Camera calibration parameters
------------------------------

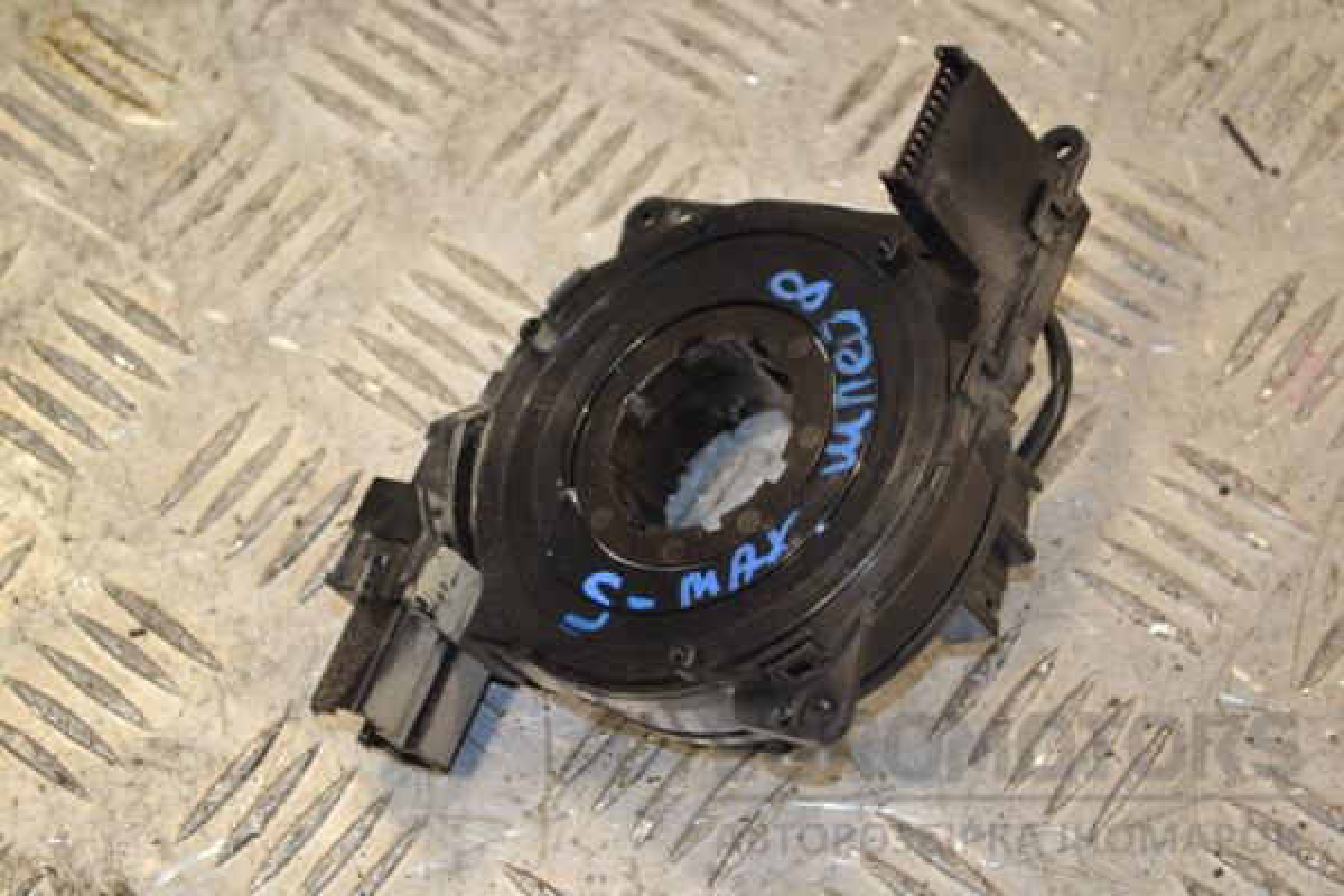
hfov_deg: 26.0
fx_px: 2912
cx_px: 672
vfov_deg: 17.5
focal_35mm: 78
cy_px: 448
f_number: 5.6
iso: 400
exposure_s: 1/60
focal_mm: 52
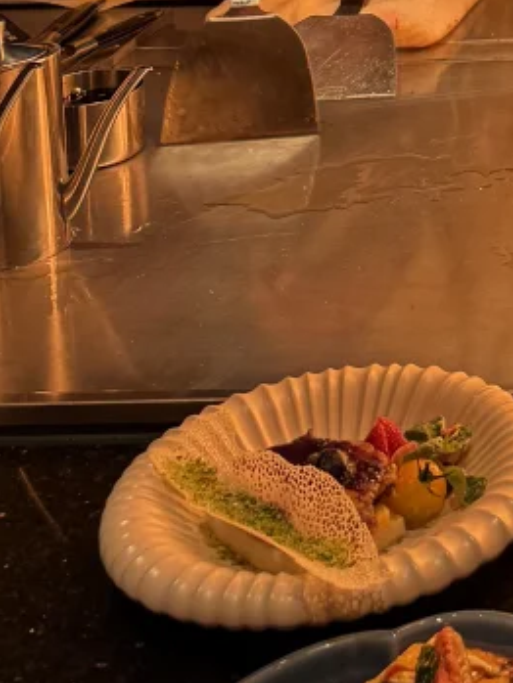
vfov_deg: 17.1
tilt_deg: -4.8
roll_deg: +0.8
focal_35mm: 99
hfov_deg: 13.5
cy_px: -456
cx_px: 897
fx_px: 1955
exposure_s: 1/100
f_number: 1.78
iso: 100
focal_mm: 6.76
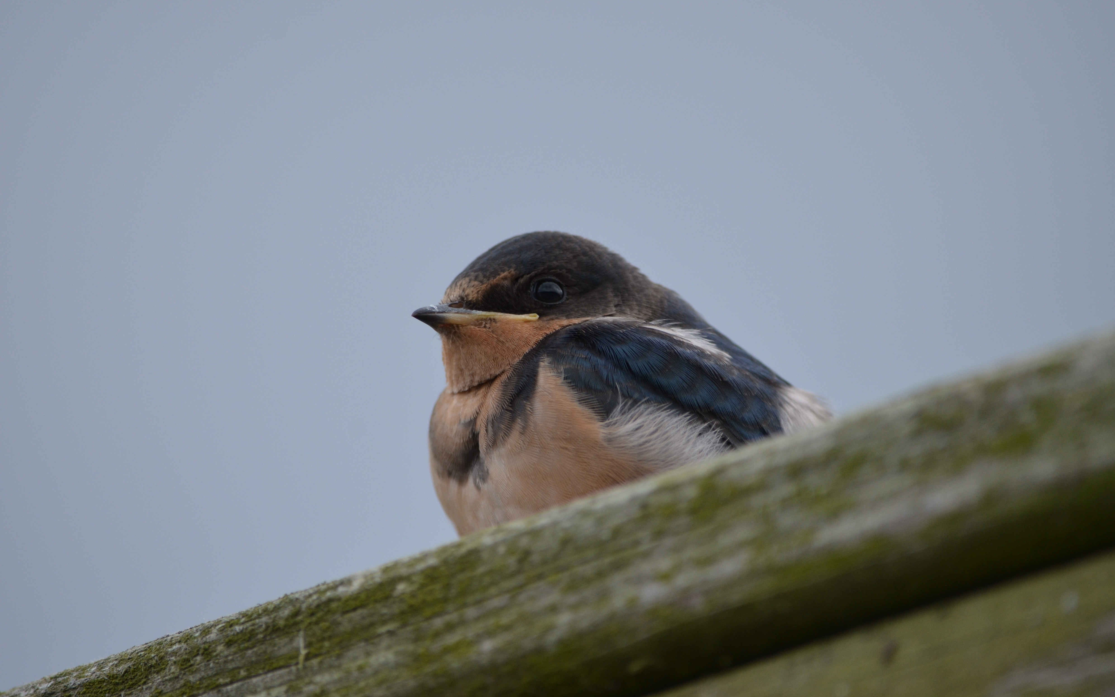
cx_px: 558
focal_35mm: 458
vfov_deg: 2.9
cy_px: 362
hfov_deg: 4.6
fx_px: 13917
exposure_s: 1/1000
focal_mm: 300
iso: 500
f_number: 5.6
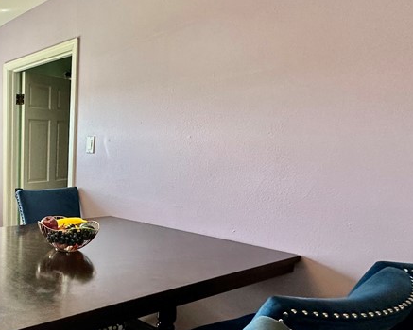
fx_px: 391
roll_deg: +1.5
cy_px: 217
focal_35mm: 32
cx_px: -13
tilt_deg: -9.0
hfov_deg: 45.5
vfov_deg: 45.2
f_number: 2.2
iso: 200
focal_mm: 2.22
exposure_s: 1/120
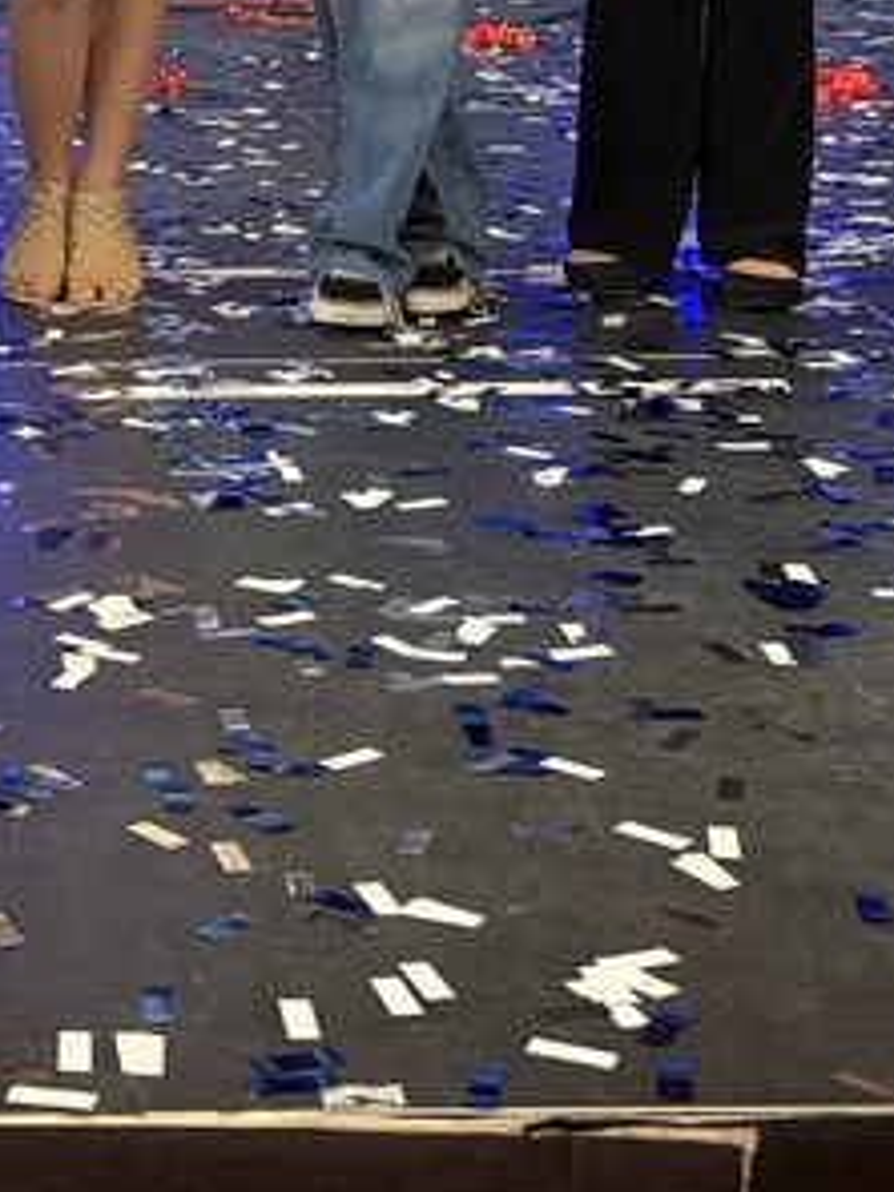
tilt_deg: -1.8
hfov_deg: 15.7
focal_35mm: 90
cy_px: -306
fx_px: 3099
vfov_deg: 20.2
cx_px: -201
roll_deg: +1.8
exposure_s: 1/60
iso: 320
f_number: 1.6
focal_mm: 5.96
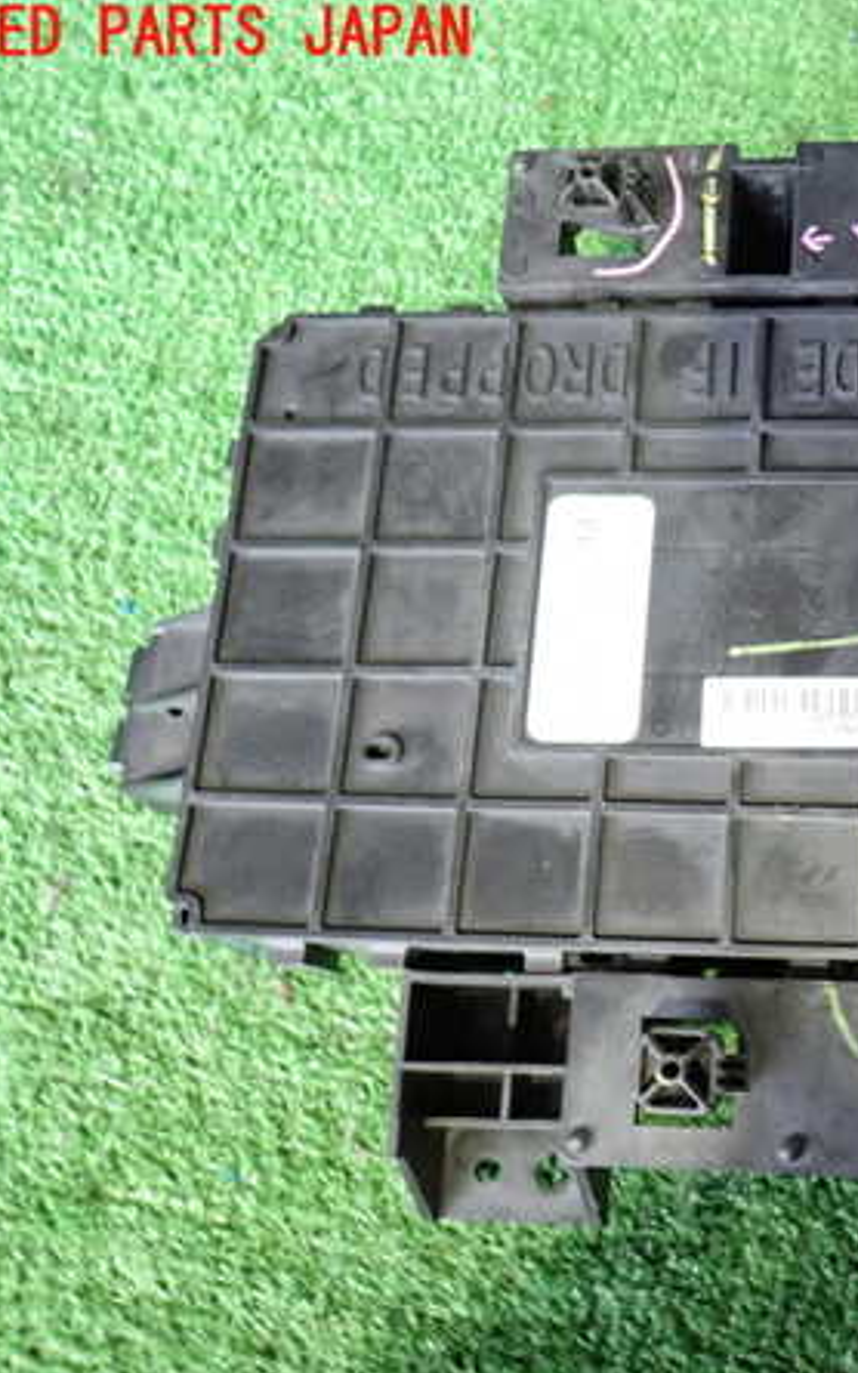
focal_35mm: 40
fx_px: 1497
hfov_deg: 30.0
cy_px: 691
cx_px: 836
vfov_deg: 49.3
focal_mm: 5.05
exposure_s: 1/25
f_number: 2.2
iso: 800
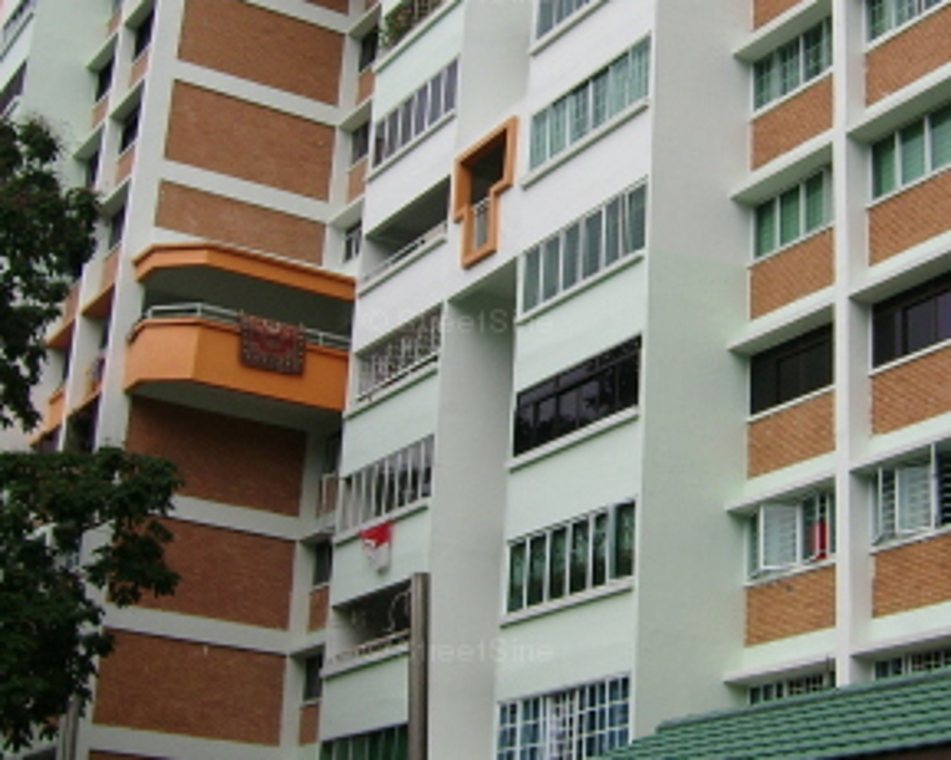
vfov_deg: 23.5
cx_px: 609
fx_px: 1829
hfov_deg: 29.0
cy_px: 326
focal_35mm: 65
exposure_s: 1/210
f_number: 5.8
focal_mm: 5.95
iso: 50
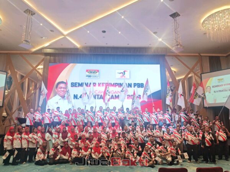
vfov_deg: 53.1
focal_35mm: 26
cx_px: 115
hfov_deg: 67.3
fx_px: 173
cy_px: 86
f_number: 2
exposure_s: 1/50
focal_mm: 6.83
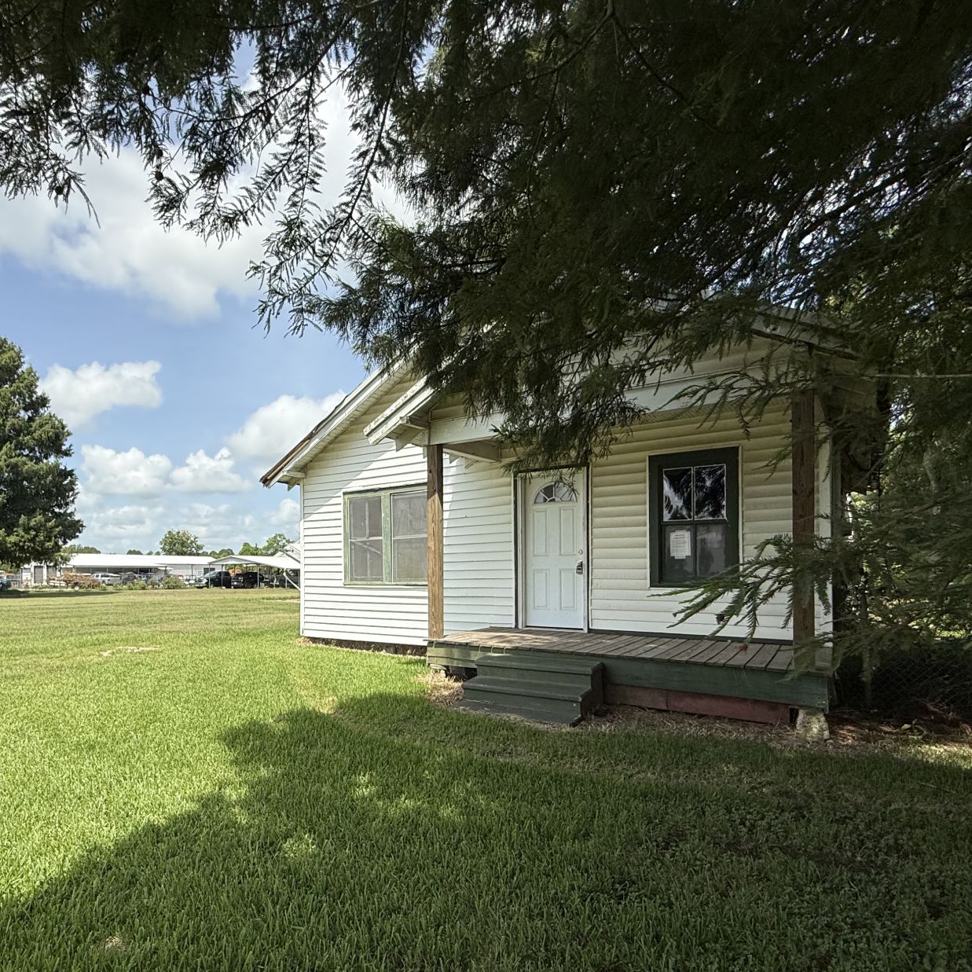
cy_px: 578
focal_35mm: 20
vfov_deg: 74.1
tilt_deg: +0.7
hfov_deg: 73.0
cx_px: 339
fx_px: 635
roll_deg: -1.1
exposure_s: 1/2092
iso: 50
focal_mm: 2.22
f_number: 2.2
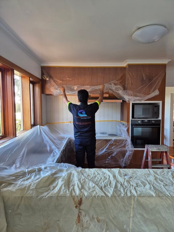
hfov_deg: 58.9
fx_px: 154
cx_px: 87
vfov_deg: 73.9
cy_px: 116
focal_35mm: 23
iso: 125
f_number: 1.8
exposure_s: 1/180
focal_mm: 5.4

------------------------------

*Problem:* Reproduce the entries above word for word. Pictures stay out.

*Answer to the exercise:*
hfov_deg: 26.0
fx_px: 2912
cx_px: 672
vfov_deg: 17.5
focal_35mm: 78
cy_px: 448
f_number: 5.6
iso: 400
exposure_s: 1/60
focal_mm: 52
vfov_deg: 17.1
tilt_deg: -4.8
roll_deg: +0.8
focal_35mm: 99
hfov_deg: 13.5
cy_px: -456
cx_px: 897
fx_px: 1955
exposure_s: 1/100
f_number: 1.78
iso: 100
focal_mm: 6.76
cx_px: 558
focal_35mm: 458
vfov_deg: 2.9
cy_px: 362
hfov_deg: 4.6
fx_px: 13917
exposure_s: 1/1000
focal_mm: 300
iso: 500
f_number: 5.6
fx_px: 391
roll_deg: +1.5
cy_px: 217
focal_35mm: 32
cx_px: -13
tilt_deg: -9.0
hfov_deg: 45.5
vfov_deg: 45.2
f_number: 2.2
iso: 200
focal_mm: 2.22
exposure_s: 1/120
tilt_deg: -1.8
hfov_deg: 15.7
focal_35mm: 90
cy_px: -306
fx_px: 3099
vfov_deg: 20.2
cx_px: -201
roll_deg: +1.8
exposure_s: 1/60
iso: 320
f_number: 1.6
focal_mm: 5.96
focal_35mm: 40
fx_px: 1497
hfov_deg: 30.0
cy_px: 691
cx_px: 836
vfov_deg: 49.3
focal_mm: 5.05
exposure_s: 1/25
f_number: 2.2
iso: 800
vfov_deg: 23.5
cx_px: 609
fx_px: 1829
hfov_deg: 29.0
cy_px: 326
focal_35mm: 65
exposure_s: 1/210
f_number: 5.8
focal_mm: 5.95
iso: 50
vfov_deg: 53.1
focal_35mm: 26
cx_px: 115
hfov_deg: 67.3
fx_px: 173
cy_px: 86
f_number: 2
exposure_s: 1/50
focal_mm: 6.83
cy_px: 578
focal_35mm: 20
vfov_deg: 74.1
tilt_deg: +0.7
hfov_deg: 73.0
cx_px: 339
fx_px: 635
roll_deg: -1.1
exposure_s: 1/2092
iso: 50
focal_mm: 2.22
f_number: 2.2
hfov_deg: 58.9
fx_px: 154
cx_px: 87
vfov_deg: 73.9
cy_px: 116
focal_35mm: 23
iso: 125
f_number: 1.8
exposure_s: 1/180
focal_mm: 5.4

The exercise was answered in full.